行長は心の中で感嘆するとともに、同じくらいの絶望が心の中に押し寄せてきた。

秀家は義に厚く一本気な性格で、養父であり主君である亡き太閤秀吉の恩に報いることを第一に考えている男である。

……故に、家の存続のために徳川に取り入るだの内通するだのの腹芸は一切しないし、考えもしない。戦に勝てればそれでいいが、負ければもはや退路はなく、ただ滅びるのみである。

そしてそれに従う行長も、また。

その点、相良頼房とその家老、相良頼兄は違う。彼らの行動はすべて鎌倉の昔より続く家を守ることにあり、それが何よりも優先される。個人の感情など二の次なのだ。

二人とも行長に好意を抱いてくれていることはわかるし、行長も彼らを友だと思っている。が、だからといって負け戦で共倒れになることは絶対にしないであろう。彼らにとって、自分たちの代で家を滅ぼすことこそが悪なのだ。

正直なところ、とうに内通していてもおかしくはないと思っているが、仮にそうだとしても彼らを責めるつもりはない。もしも行長の旧主であり秀家の父である直家が生きていたら、生き残りのために徳川に内通するくらいのことはしただろう。それが、武将としては当然なのかもしれない。

だが、そうしない秀家の性格が、行長は心の底から大好きで、その純粋さが眩しかった。唐入り以来、自分は諸将から恨みを買っていることを自覚している。仮に秀家と盟友である石田三成を裏切り徳川に付いたところで、そう長く生き残れるとは思えない。
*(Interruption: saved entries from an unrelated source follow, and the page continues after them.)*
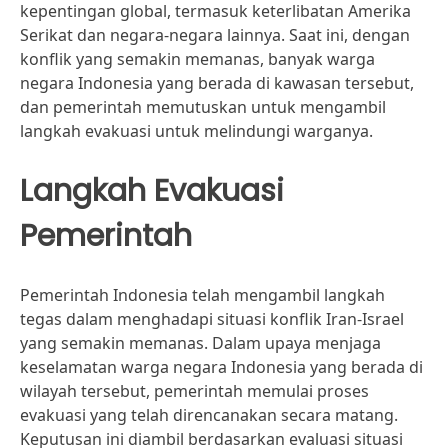
kepentingan global, termasuk keterlibatan Amerika
Serikat dan negara-negara lainnya. Saat ini, dengan
konflik yang semakin memanas, banyak warga
negara Indonesia yang berada di kawasan tersebut,
dan pemerintah memutuskan untuk mengambil
langkah evakuasi untuk melindungi warganya.
Langkah Evakuasi
Pemerintah
Pemerintah Indonesia telah mengambil langkah
tegas dalam menghadapi situasi konflik Iran-Israel
yang semakin memanas. Dalam upaya menjaga
keselamatan warga negara Indonesia yang berada di
wilayah tersebut, pemerintah memulai proses
evakuasi yang telah direncanakan secara matang.
Keputusan ini diambil berdasarkan evaluasi situasi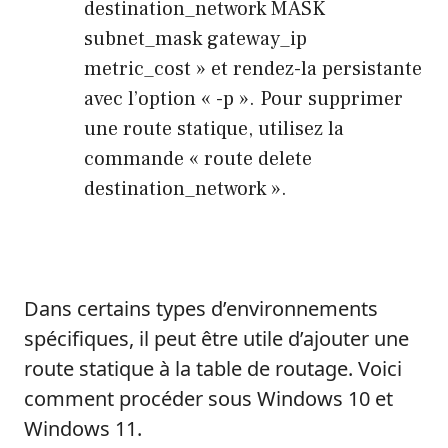
destination_network MASK
subnet_mask gateway_ip
metric_cost » et rendez-la persistante
avec l’option « -p ». Pour supprimer
une route statique, utilisez la
commande « route delete
destination_network ».
Dans certains types d’environnements
spécifiques, il peut être utile d’ajouter une
route statique à la table de routage. Voici
comment procéder sous Windows 10 et
Windows 11.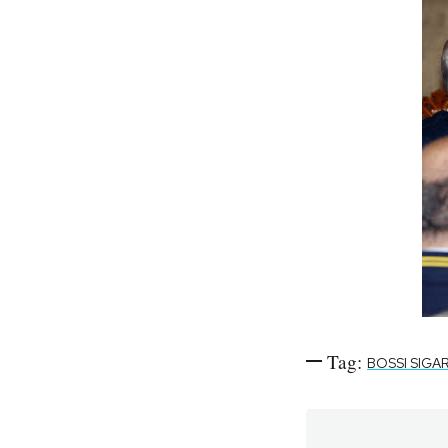
Tag:
BOSSI SIGA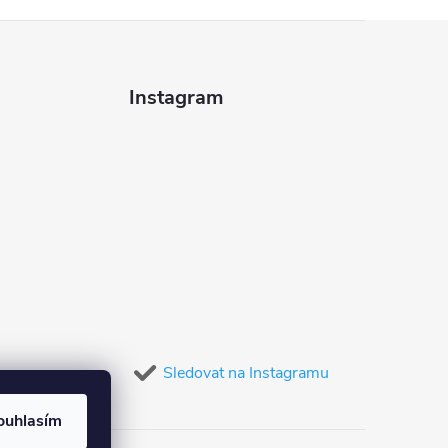
Instagram
Sledovat na Instagramu
ouhlasím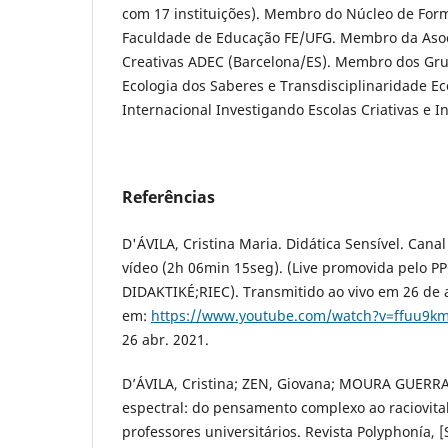
com 17 instituições). Membro do Núcleo de For
Faculdade de Educação FE/UFG. Membro da Asoc
Creativas ADEC (Barcelona/ES). Membro dos Gru
Ecologia dos Saberes e Transdisciplinaridade E
Internacional Investigando Escolas Criativas e I
Referências
D'ÁVILA, Cristina Maria. Didática Sensível. Cana
vídeo (2h 06min 15seg). (Live promovida pelo P
DIDAKTIKÉ;RIEC). Transmitido ao vivo em 26 de a
em:
https://www.youtube.com/watch?v=ffuu9k
26 abr. 2021.
D’ÁVILA, Cristina; ZEN, Giovana; MOURA GUERRA
espectral: do pensamento complexo ao raciovit
professores universitários. Revista Polyphonía, [S. 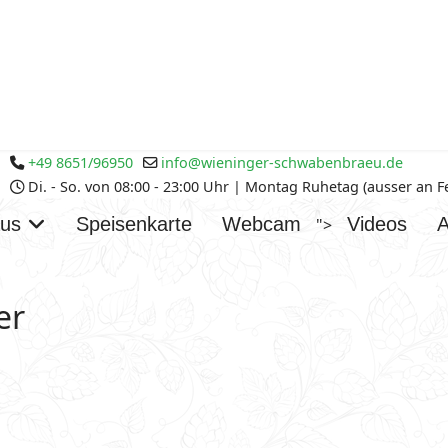
+49 8651/96950
info@wieninger-schwabenbraeu.de
Di. - So. von 08:00 - 23:00 Uhr | Montag Ruhetag (ausser an 
aus
Speisenkarte
Webcam
Videos
A
">
er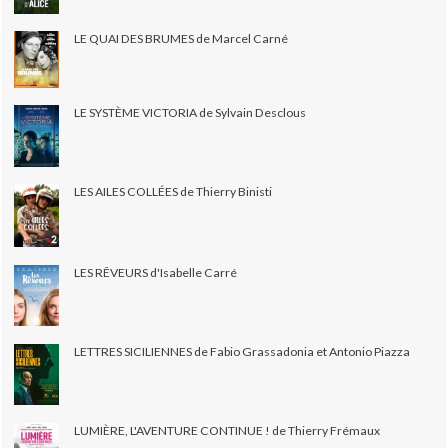
LE QUAI DES BRUMES de Marcel Carné
LE SYSTÈME VICTORIA de Sylvain Desclous
LES AILES COLLÉES de Thierry Binisti
LES RÊVEURS d'Isabelle Carré
LETTRES SICILIENNES de Fabio Grassadonia et Antonio Piazza
LUMIÈRE, L'AVENTURE CONTINUE ! de Thierry Frémaux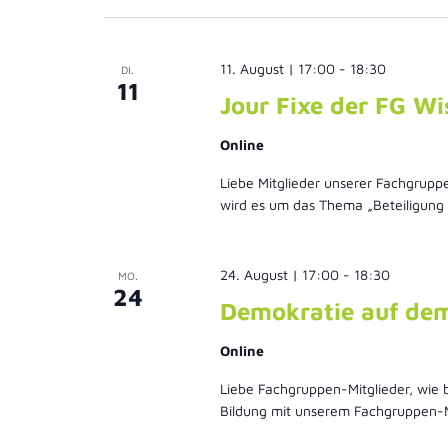
wählen.
Navigation
11. August | 17:00
-
18:30
DI.
11
Jour Fixe der FG W
Online
Liebe Mitglieder unserer Fachgrupp
wird es um das Thema „Beteiligung 
24. August | 17:00
-
18:30
MO.
24
Demokratie auf de
Online
Liebe Fachgruppen-Mitglieder, wie 
Bildung mit unserem Fachgruppen-Mi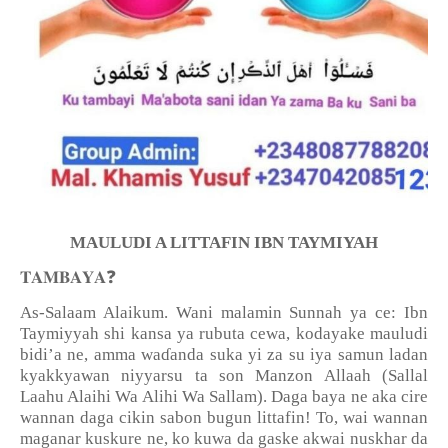
MAULUDI A LITTAFIN IBN TAYMIYAH
❓
𝐓𝐀𝐌𝐁𝐀𝐘𝐀
As-Salaam Alaikum. Wani malamin Sunnah ya ce: Ibn
Taymiyyah shi kansa ya rubuta cewa, kodayake mauludi
bidi’a ne, amma wa
ɗ
anda suka yi za su iya samun ladan
kyakkyawan niyyarsu ta son Manzon Allaah (Sallal
Laahu Alaihi Wa Alihi Wa Sallam). Daga baya ne aka cire
wannan daga cikin sabon bugun littafin! To, wai wannan
maganar kuskure ne, ko kuwa da gaske akwai nuskhar da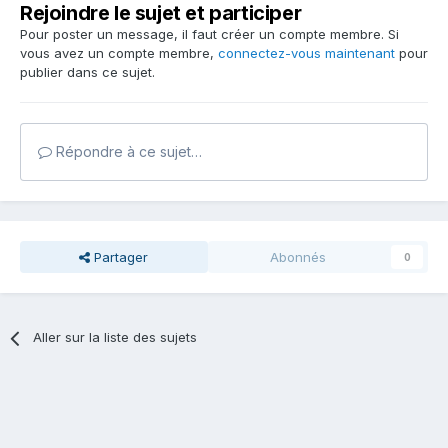
Rejoindre le sujet et participer
Pour poster un message, il faut créer un compte membre. Si
vous avez un compte membre,
connectez-vous maintenant
pour
publier dans ce sujet.
Répondre à ce sujet…
Partager
Abonnés
0
Aller sur la liste des sujets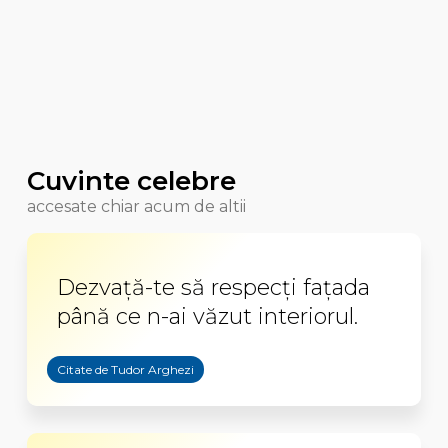
Cuvinte celebre
accesate chiar acum de altii
Dezvaţă-te să respecţi faţada
până ce n-ai văzut interiorul.
Citate de Tudor Arghezi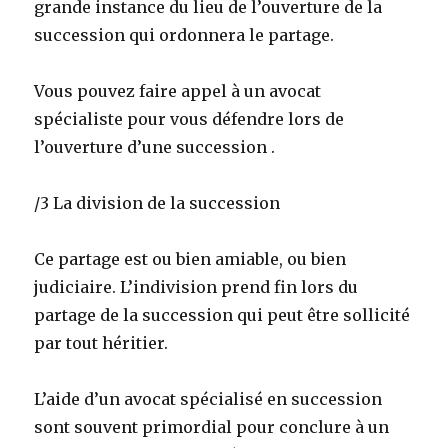
grande instance du lieu de l’ouverture de la
succession qui ordonnera le partage.
Vous pouvez faire appel à un avocat
spécialiste pour vous défendre lors de
l’ouverture d’une succession .
/3 La division de la succession
Ce partage est ou bien amiable, ou bien
judiciaire. L’indivision prend fin lors du
partage de la succession qui peut être sollicité
par tout héritier.
L’aide d’un avocat spécialisé en succession
sont souvent primordial pour conclure à un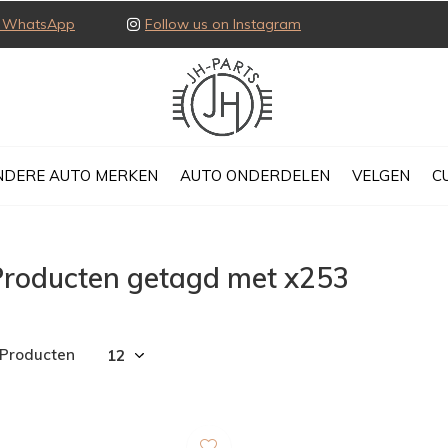
ia WhatsApp
Follow us on Instagram
NDERE AUTO MERKEN
AUTO ONDERDELEN
VELGEN
C
Producten getagd met x253
 Producten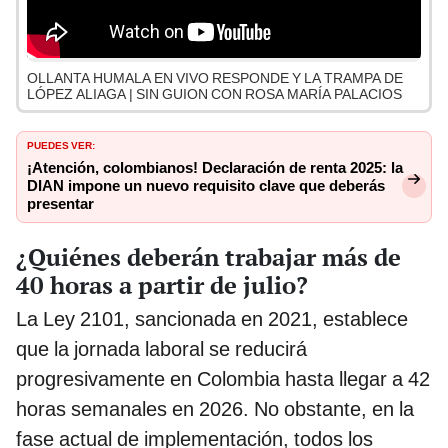
OLLANTA HUMALA EN VIVO RESPONDE Y LA TRAMPA DE
LÓPEZ ALIAGA | SIN GUION CON ROSA MARÍA PALACIOS
PUEDES VER:
¡Atención, colombianos! Declaración de renta 2025: la
DIAN impone un nuevo requisito clave que deberás
presentar
¿Quiénes deberán trabajar más de
40 horas a partir de julio?
La Ley 2101, sancionada en 2021, establece
que la jornada laboral se reducirá
progresivamente en Colombia hasta llegar a 42
horas semanales en 2026. No obstante, en la
fase actual de implementación, todos los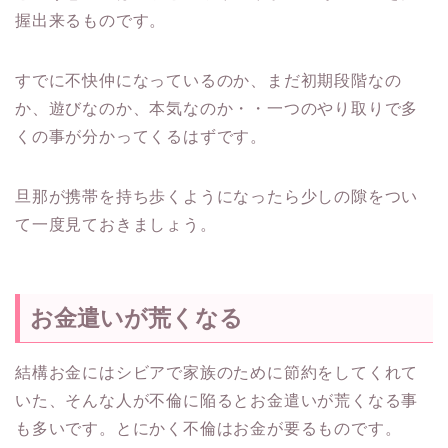
握出来るものです。
すでに不快仲になっているのか、まだ初期段階なの
か、遊びなのか、本気なのか・・一つのやり取りで多
くの事が分かってくるはずです。
旦那が携帯を持ち歩くようになったら少しの隙をつい
て一度見ておきましょう。
お金遣いが荒くなる
結構お金にはシビアで家族のために節約をしてくれて
いた、そんな人が不倫に陥るとお金遣いが荒くなる事
も多いです。とにかく不倫はお金が要るものです。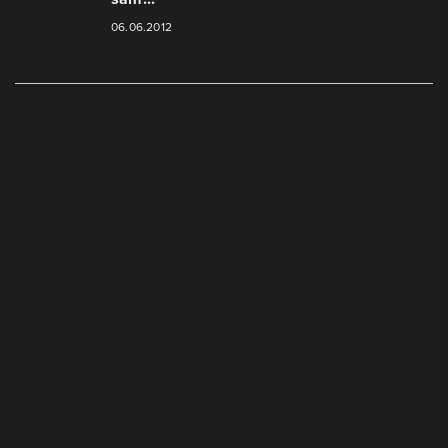
06.06.2012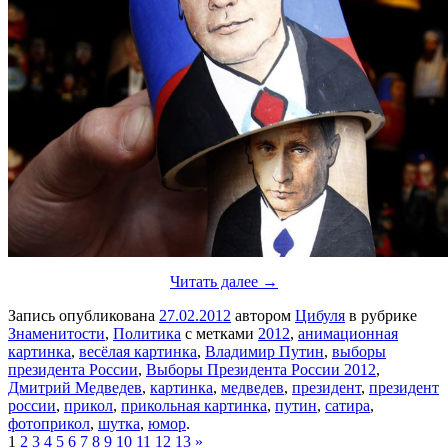
Читать далее →
Запись опубликована
27.02.2012
автором
Цибуля
в рубрике
Знаменитости
,
Политика
с метками
2012
,
анимационная
картинка
,
весёлая картинка
,
Владимир Путин
,
выборы
президента России
,
Выборы Президента России 2012
,
Дмитрий Медведев
,
картинка
,
медведев
,
президент
,
президент
россии
,
прикол
,
прикольная картинка
,
путин
,
сатира
,
фотоприкол
,
шутка
,
юмор
.
1
2
3
4
5
6
7
8
9
10
11
12
13
»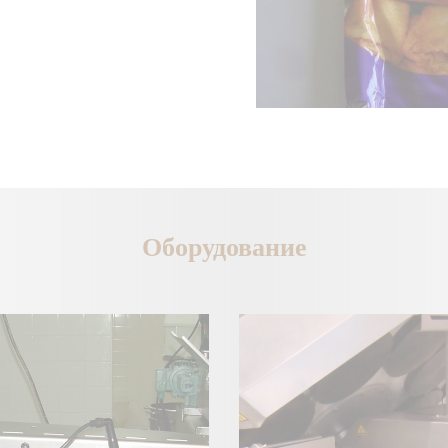
Оборудование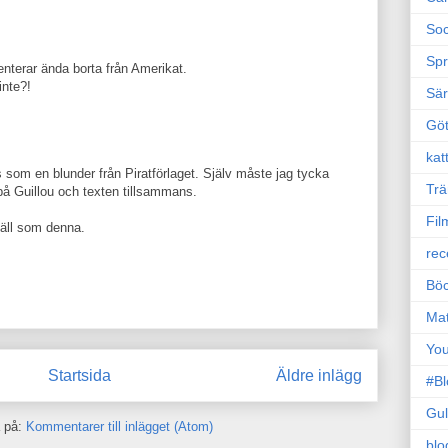
Soc
Sp
enterar ända borta från Amerikat.
inte?!
Sä
Gö
kat
 som en blunder från Piratförlaget. Själv måste jag tycka
Trä
en på Guillou och texten tillsammans.
Fil
väll som denna.
rec
Böc
Ma
Yo
Startsida
Äldre inlägg
#B
Gul
 på:
Kommentarer till inlägget (Atom)
blo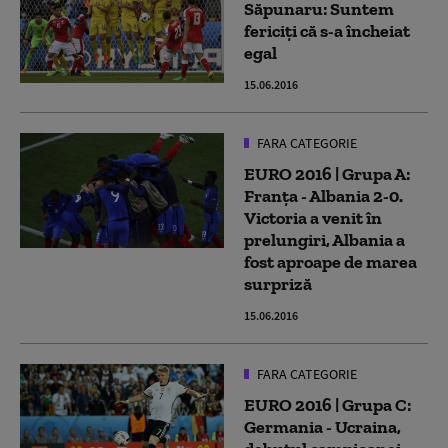
Săpunaru: Suntem
fericiţi că s-a încheiat
egal
15.06.2016
FARA CATEGORIE
EURO 2016 | Grupa A:
Franţa - Albania 2-0.
Victoria a venit în
prelungiri, Albania a
fost aproape de marea
surpriză
15.06.2016
FARA CATEGORIE
EURO 2016 | Grupa C:
Germania - Ucraina,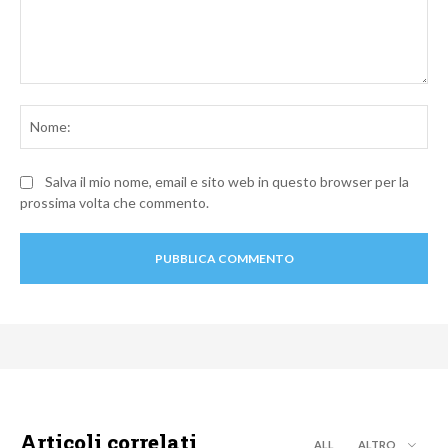
Commento:
No
Salva il mio nome, email e sito web in questo browser per la
prossima volta che commento.
Articoli correlati
ALL
ALTRO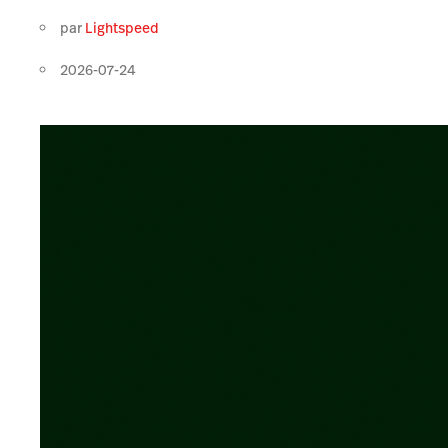
par
Lightspeed
2026-07-24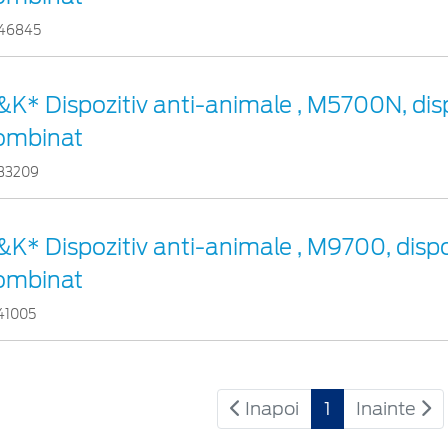
46845
&K* Dispozitiv anti-animale , M5700N, disp
ombinat
33209
&K* Dispozitiv anti-animale , M9700, dispo
ombinat
41005
Inapoi
1
Inainte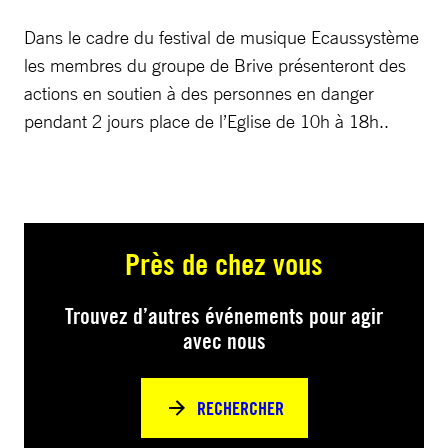
Dans le cadre du festival de musique Ecaussystème
les membres du groupe de Brive présenteront des
actions en soutien à des personnes en danger
pendant 2 jours place de l’Eglise de 10h à 18h..
Près de chez vous
Trouvez d’autres événements pour agir
avec nous
RECHERCHER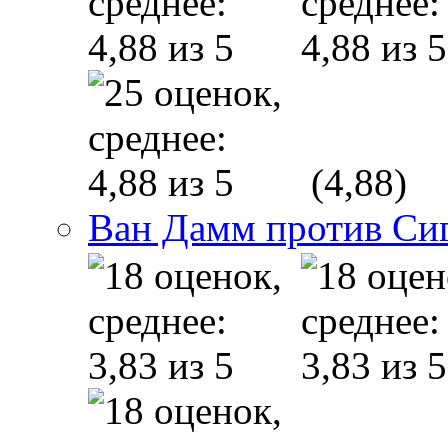
(4,88)
Ван Дамм против Си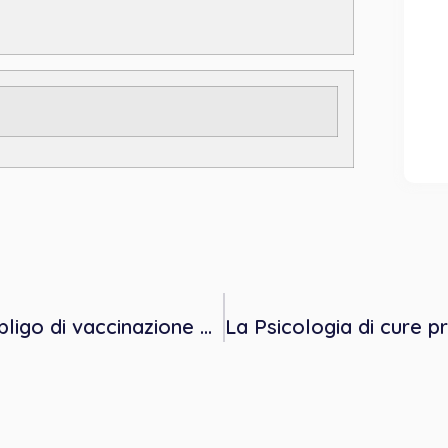
.
Dal 1° novembre 2022 è cessato l’obbligo di vaccinazione anti covid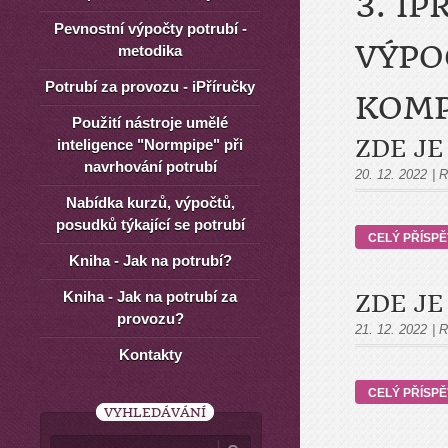
3. I
Pevnostní výpočty potrubí -
VÝPO
metodika
Potrubí za provozu - iPříručky
KOMP
Použití nástroje umělé
ZDE JE
inteligence "Normpipe" při
navrhování potrubí
20. 12. 2022
|
R
Nabídka kurzů, výpočtů,
posudků týkající se potrubí
CELÝ PŘÍSP
Kniha - Jak na potrubí?
Kniha - Jak na potrubí za
ZDE JE
provozu?
21. 12. 2022
|
R
Kontakty
CELÝ PŘÍSP
VYHLEDÁVÁNÍ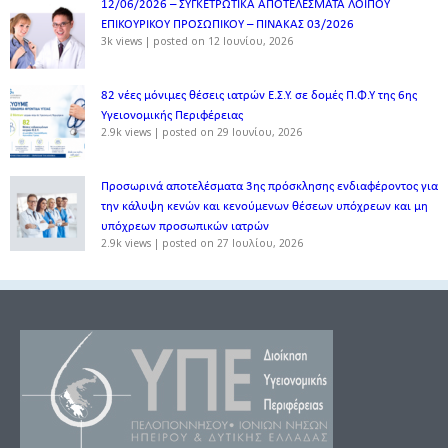
12/06/2026 – ΣΥΓΚΕΤΡΩΤΙΚΑ ΑΠΟΤΕΛΕΣΜΑΤΑ ΛΟΙΠΟΥ
ΕΠΙΚΟΥΡΙΚΟΥ ΠΡΟΣΩΠΙΚΟΥ – ΠΙΝΑΚΑΣ 03/2026
3k views
|
posted on 12 Ιουνίου, 2026
82 νέες μόνιμες θέσεις ιατρών Ε.Σ.Υ. σε δομές Π.Φ.Υ της 6ης
Υγειονομικής Περιφέρειας
2.9k views
|
posted on 29 Ιουνίου, 2026
Προσωρινά αποτελέσματα 3ης πρόσκλησης ενδιαφέροντος για
την κάλυψη κενών και κενούμενων θέσεων υπόχρεων και μη
υπόχρεων προσωπικών ιατρών
2.9k views
|
posted on 27 Ιουλίου, 2026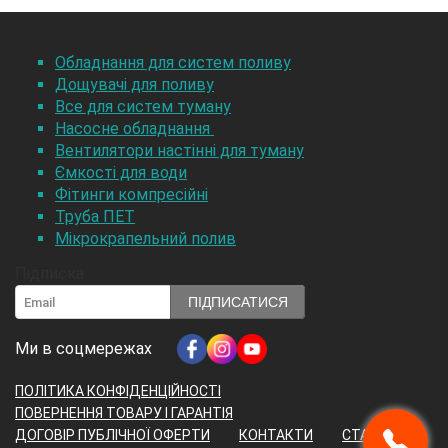
Обладнання для систем поливу
Дощувачі для поливу
Все для систем туману
Насосне обладнання
Вентилятори настінні для туману
Ємкості для води
Фітинги компресійні
Труба ПЕТ
Мікрокрапельний полив
Підписка
ПІДПИСАТИСЯ
Ми в соцмережах
ПОЛІТИКА КОНФІДЕНЦІЙНОСТІ
ПОВЕРНЕННЯ ТОВАРУ І ГАРАНТІЯ
ДОГОВІР ПУБЛІЧНОЇ ОФЕРТИ
КОНТАКТИ
СТАТТІ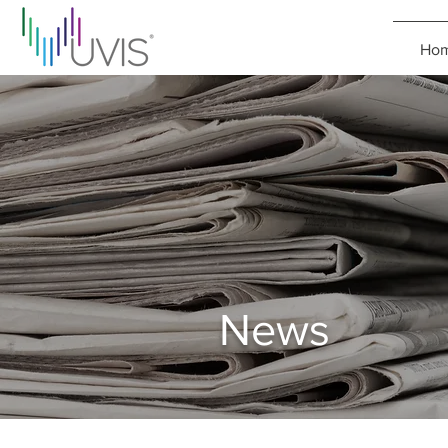
Ho
News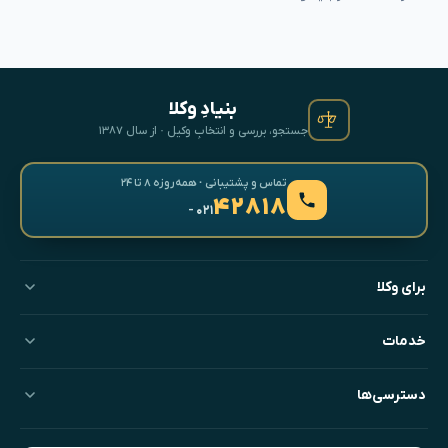
بنیادِ وکلا
جستجو، بررسی و انتخابِ وکیل · از سال ۱۳۸۷
تماس و پشتیبانی · همه‌روزه ۸ تا ۲۴
۴۲۸۱۸
- ۰۲۱
برای وکلا
خدمات
دسترسی‌ها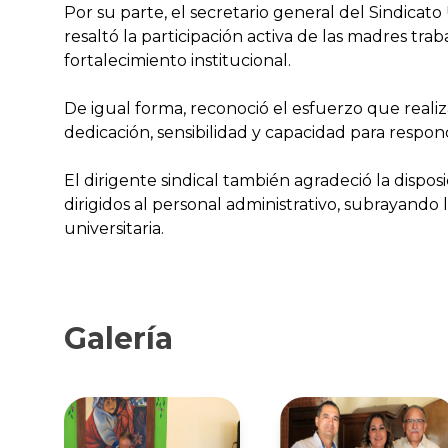
Por su parte, el secretario general del Sindicat
resaltó la participación activa de las madres tra
fortalecimiento institucional.
De igual forma, reconoció el esfuerzo que realiz
dedicación, sensibilidad y capacidad para respon
El dirigente sindical también agradeció la dispos
dirigidos al personal administrativo, subrayand
universitaria.
Galería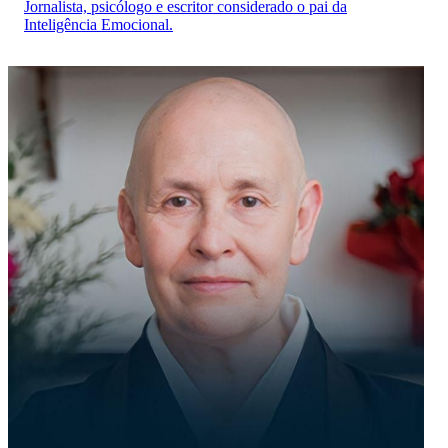
Jornalista, psicólogo e escritor considerado o pai da
Inteligência Emocional.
小西家の生き残りをかける意味でも、秀家に殉じる。それが殿様としての行長の責務であり、そして商人から宇喜多家の家臣となり、肥後宇土十四万石の大名にまで上り詰めた、自分の生き方だ。

「いつまでも、いついつまでも、弥九郎は宇喜多の、八郎さまの味方でございます。……必ずや、生き残ってくだされよ」

「無論じゃ。幾久しく、頼りにしておるぞ。我が友、弥九郎よ」

「ありがたき幸せにございまする、八郎さま」

秀家の言葉に、行長は万感の思いを込めて、深々と頭を下げた。

「では摂州、そろそろ行こうか、関ヶ原へ」

「はい、中納言さま」

かつての小西弥九郎と宇喜多八郎から大名たる小西摂津守と備前中納言に戻った二人は、連れ立って各々の陣へと戻っていった。

――時は慶長五年九月十四日、かの関ヶ原の戦い前日のことであった。